Bartlett cited the royal houses of Scotland and Mecklenburg, Anglicised/Francified Celts and Germanised Slavs respectively. The former start off with names like Duncan, Malcolm and Donald and the latter with Niklot, Pribislaw and Wartislaw; by the thirteenth century almost all have Germanic/Frankish names.
Scots called themselves William and Henry, the names of the Norman kings of England; the Slavs adopted Henry and Hedwig, the names of important German rulers and saints. Since these Norman and German traditions of the name Henry had themselves a common origin in the naming habits of the late Carolingian aristocracy, one can again see, in this small example, the impact of the Carolingian cultural sphere on lands and families on its fringes, slowly drawing them, even in their names, into its orbit of influence.
In England this Europeanisation accelerated with the Norman conquest, so that by 1225 just 6 per cent of peasants in a survey in Lincoln had Anglo-Saxon or Anglo-Scandinavian names. That wide range of English names deriving from local saints and minor kings had died, with the exception of a handful such as Alfred, Edward, Edmund and Ethel (for Etheldreda, although its French variation, Audrey, is far more popular).
Immediately after 1066 the Normans seem to have viewed the local saints with suspicion and derision. The conquest had brought them from the sphere of one set of saints, familiar to them, to the sphere of another set, alien and unsettling saints with strange names. Lanfranc, the first Norman archbishop of Canterbury, wrote: ‘These Englishmen among whom we are living have set up for themselves certain saints whom they revere. But sometimes when I turn over in my mind their own accounts of who they were, I cannot help having doubts about the quality of their sanctity.’ He acted on his doubts by dropping St Elphege and St Dunstan from the Canterbury liturgy.
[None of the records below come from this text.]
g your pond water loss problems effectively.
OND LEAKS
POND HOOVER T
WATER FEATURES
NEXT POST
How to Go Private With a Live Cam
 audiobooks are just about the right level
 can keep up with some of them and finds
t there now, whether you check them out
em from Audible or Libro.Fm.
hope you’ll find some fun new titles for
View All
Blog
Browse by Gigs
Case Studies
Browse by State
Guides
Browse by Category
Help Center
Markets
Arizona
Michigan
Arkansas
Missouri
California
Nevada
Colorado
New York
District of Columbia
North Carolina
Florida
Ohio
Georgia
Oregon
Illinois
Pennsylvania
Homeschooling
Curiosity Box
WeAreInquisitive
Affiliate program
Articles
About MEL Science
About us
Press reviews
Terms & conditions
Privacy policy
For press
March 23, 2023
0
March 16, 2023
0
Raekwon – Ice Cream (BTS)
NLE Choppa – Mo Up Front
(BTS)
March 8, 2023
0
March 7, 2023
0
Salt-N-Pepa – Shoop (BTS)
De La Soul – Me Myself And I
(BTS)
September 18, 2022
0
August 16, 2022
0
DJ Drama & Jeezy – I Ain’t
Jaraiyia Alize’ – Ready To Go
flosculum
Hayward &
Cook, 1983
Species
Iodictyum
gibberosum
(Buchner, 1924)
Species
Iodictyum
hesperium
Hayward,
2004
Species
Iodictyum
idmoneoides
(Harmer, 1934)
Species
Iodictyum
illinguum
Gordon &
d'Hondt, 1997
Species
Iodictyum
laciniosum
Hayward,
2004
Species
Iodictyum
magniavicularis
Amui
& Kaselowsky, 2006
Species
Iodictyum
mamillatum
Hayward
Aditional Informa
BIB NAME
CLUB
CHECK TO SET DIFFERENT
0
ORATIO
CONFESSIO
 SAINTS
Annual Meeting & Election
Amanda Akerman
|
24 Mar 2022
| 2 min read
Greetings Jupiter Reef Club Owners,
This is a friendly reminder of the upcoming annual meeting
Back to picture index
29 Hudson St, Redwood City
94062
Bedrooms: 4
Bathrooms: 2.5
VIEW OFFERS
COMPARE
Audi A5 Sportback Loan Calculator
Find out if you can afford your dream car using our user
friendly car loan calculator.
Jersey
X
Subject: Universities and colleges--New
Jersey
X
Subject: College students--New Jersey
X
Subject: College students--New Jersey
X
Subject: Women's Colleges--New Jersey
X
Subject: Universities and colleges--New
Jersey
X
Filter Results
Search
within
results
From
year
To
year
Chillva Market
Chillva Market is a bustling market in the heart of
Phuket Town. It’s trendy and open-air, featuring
At the abbey of St Albans there was a wholesale destruction of the shrines of pre-conquest saints by the first Norman abbot, who regarded his Anglo-Saxon predecessors as rudes et idiotas – ‘uncouth and illiterate’.
“The kind of competition between cults that resulted and the tensions this brought to local society are vividly revealed in the following story, taken from an account of the life and miracles of the Anglo-Saxon saint Ethelbert: There was living in the neighbourhood of the place where the church of the martyr [Ethelbert] was built a man called Vitalis, who was of Norman origin. Because of the great inborn hatred between English and Normans he deemed our martyr unworthy of honour and reverence. On the day of his wife’s churching he made her go to another church and perform the solemn rites of purification there. She completed the service and returned. Vitalis happened to enter the house of a certain knight of great righteousness called Godiscalc, and the lady of the house, Lecelma, criticized him for daring to treat St Ethelbert’s church with such contempt. He, however, torn by an insanity of spirit and half mad, said, ‘I would rather have my wife worship the mangers of my cows than him whom you call Ethelbert.’ As he said it the wretched man fell immediately to the ground and died miserably before them all.
While in the 13th century English names became uniform, the late 20th century saw a reverse in naming patterns, so that for the first time in eight centuries Englishmen call tell each other’s class just by their name.
Another, Europe-wide trend is the return of national-specific names; in Ireland Gaelic names have come back in fashion to a huge extent, while in Scandinavia the likes of Ulf and Thor are also popular now that Christianity has retreated. England seems to be something of an exception in this regards; or perhaps it’s only a matter of time before Mohammed and Oliver are challenged by Ethelwulf, Athelstan or Elfreda.